Wajah para penabuh gamelan menyeringai aneh, suara bonang dan Demung berganti gantian sesekali diselingi Gong membuat Candini keenakan dan terus terlena, entah berapa lama dia mulai menari ditengah arak-arakan keramaian para warga desa. 

Riuh Sorak Sorai para warga mengiringi tarian  Candini. Membuatnya semakin bersemangat lagi untuk melenggok.

Ah semua terasa indah! Aku ingin menari selamanya! 

Semua gerakan tarian yang ia pelajari sewaktu kecil ia peragakan, kembali dan terus berulang-ulang. Nada-nada musik syahdu melekat di telinganya hingga salah seorang wanita bergelung bunga kenanga dan berbaju ungu, menghampirinya dengan tersenyum. Candini menghentikan tariannya dan membalas senyuman itu.

"Gusti Ayu, pastilah lapar dan haus setelah menempuh perjalanan begitu lama. Hendaklah mencicipi makanan khas desa kami, desa Barongan. Dijamin manis dan lezat mengganjal perut Gusti Ayu."

Mata Candini berbinar, ia memang telah lama tidak makan ataupun minum saat pertempuran. Terlihat air liur di bibirnya yang ranum, ingin mencicip jajanan khas desa tersebut. Ada putu ayu, wajik dan jajanan lain yang belum pernah ia lihat sebelumnya. 

Setelah Candini mencomot sebuah kue namun belum sempat ia menggigitnya, perempuan lain mengangsurkan air di dalam gelas terbuat dari tembikar.

"Gusti Ayu, ini air dari telaga kami Telaga Larangan, airnya sejuk dan manis, bisa menawarkan rasa haus dahaga sehebat apappun."

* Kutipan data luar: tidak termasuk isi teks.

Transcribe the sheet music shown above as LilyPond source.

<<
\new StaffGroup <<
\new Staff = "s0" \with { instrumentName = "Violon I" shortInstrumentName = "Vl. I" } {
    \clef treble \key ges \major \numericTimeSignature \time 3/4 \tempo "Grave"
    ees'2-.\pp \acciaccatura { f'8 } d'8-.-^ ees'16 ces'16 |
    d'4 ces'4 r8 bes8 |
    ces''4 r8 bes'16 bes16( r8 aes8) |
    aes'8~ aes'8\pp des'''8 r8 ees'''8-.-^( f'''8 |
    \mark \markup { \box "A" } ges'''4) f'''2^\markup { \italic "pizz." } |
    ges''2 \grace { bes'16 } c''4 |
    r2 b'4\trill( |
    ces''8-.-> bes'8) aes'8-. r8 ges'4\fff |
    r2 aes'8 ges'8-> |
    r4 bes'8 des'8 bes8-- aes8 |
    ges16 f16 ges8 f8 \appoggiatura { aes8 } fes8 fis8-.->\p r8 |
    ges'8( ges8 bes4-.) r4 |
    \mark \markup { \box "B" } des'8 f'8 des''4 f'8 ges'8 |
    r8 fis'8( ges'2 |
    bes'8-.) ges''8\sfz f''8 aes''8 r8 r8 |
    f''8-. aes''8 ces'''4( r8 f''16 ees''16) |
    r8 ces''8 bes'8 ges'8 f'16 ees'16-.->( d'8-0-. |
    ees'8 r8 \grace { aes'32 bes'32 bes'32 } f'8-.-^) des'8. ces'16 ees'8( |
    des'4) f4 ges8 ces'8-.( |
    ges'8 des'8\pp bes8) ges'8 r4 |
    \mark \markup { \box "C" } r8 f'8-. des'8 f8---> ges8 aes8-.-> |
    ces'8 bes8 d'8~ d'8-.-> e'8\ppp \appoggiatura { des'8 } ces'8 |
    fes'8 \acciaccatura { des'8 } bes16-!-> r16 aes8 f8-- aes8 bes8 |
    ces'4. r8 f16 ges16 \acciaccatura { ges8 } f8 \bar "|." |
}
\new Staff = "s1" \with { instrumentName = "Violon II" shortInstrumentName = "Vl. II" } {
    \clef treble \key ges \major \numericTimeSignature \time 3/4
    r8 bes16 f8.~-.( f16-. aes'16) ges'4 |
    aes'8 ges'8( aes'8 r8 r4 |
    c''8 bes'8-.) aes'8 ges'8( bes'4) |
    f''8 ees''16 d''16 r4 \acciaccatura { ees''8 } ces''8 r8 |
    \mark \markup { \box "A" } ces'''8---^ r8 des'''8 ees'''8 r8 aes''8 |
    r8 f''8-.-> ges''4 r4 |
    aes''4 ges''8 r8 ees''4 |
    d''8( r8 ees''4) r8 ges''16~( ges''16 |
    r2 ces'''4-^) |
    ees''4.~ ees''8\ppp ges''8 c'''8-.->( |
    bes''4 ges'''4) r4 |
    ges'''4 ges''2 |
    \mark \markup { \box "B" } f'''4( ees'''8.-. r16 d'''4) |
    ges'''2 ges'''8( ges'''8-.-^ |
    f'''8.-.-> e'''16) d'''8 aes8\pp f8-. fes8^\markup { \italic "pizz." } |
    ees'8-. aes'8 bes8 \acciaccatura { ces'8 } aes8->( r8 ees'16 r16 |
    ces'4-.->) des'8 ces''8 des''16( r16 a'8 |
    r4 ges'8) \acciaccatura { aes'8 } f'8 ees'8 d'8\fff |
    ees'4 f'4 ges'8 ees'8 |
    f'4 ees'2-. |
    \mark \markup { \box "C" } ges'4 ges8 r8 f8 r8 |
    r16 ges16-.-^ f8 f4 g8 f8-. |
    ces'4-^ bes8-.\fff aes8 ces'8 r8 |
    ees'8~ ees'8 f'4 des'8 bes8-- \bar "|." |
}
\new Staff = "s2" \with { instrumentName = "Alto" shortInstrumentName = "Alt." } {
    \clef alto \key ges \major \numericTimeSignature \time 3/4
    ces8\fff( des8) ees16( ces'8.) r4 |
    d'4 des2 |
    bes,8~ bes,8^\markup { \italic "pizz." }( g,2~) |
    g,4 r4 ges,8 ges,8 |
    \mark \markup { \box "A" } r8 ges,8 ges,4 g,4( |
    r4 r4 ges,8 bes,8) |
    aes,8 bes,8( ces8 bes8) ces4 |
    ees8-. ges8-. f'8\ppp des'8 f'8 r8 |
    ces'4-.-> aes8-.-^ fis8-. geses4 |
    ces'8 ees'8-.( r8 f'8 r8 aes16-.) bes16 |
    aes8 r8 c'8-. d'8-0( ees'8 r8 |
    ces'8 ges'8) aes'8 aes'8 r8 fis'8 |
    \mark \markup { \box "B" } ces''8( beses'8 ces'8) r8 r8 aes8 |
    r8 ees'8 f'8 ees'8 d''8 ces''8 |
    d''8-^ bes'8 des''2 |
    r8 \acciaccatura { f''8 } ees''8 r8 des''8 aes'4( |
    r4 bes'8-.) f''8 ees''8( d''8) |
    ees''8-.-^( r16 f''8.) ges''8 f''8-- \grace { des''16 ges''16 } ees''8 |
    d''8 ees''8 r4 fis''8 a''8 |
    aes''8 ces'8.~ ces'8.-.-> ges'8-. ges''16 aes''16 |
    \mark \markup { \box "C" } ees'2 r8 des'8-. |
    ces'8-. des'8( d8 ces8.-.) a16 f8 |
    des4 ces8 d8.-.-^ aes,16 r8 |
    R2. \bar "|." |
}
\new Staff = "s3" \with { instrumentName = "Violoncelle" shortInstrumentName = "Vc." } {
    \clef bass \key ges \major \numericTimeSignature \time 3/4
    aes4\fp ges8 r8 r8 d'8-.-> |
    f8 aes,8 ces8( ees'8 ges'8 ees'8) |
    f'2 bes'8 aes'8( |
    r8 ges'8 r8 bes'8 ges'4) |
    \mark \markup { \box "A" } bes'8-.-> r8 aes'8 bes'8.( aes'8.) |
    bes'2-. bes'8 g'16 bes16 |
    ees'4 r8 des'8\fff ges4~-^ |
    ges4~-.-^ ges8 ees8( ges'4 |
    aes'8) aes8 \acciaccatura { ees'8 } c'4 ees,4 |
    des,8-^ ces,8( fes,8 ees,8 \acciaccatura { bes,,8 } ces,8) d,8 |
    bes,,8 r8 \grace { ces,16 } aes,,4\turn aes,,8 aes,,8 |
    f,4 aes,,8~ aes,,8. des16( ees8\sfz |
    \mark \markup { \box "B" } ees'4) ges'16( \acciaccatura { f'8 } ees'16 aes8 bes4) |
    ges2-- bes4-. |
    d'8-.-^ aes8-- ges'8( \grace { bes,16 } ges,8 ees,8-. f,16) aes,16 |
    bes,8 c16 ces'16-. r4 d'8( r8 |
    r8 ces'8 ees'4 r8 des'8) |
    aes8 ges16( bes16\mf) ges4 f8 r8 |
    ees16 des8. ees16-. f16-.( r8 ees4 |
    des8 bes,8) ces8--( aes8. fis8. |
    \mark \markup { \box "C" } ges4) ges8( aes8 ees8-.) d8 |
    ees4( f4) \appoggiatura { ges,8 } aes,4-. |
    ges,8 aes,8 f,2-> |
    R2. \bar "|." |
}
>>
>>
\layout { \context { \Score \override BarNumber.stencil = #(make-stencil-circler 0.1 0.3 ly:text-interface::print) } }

Candini mengangguk dan menerima gelas itu, saat ia akan mereguk isi gelas itu tiba-tiba muncul angin menderu dari belakang kepalanya.

Wuttt...

Gelas itu pecah berkeping-keping tersambar angin kencang itu. Candini menengok ke arah serangan, ada sebuah pohon tua bercabang rindang, diatasnya terlihat sesosok pria berkulit putih dengan jubah berwarna hitam. Terdengar sebuah suara yang sudah familiar di telinga Candini. Terasa sejuk bagai air hujan di musim panas.

"Jangan sekali-kali makanan minuman itu masuk ke kerongkonganmu!"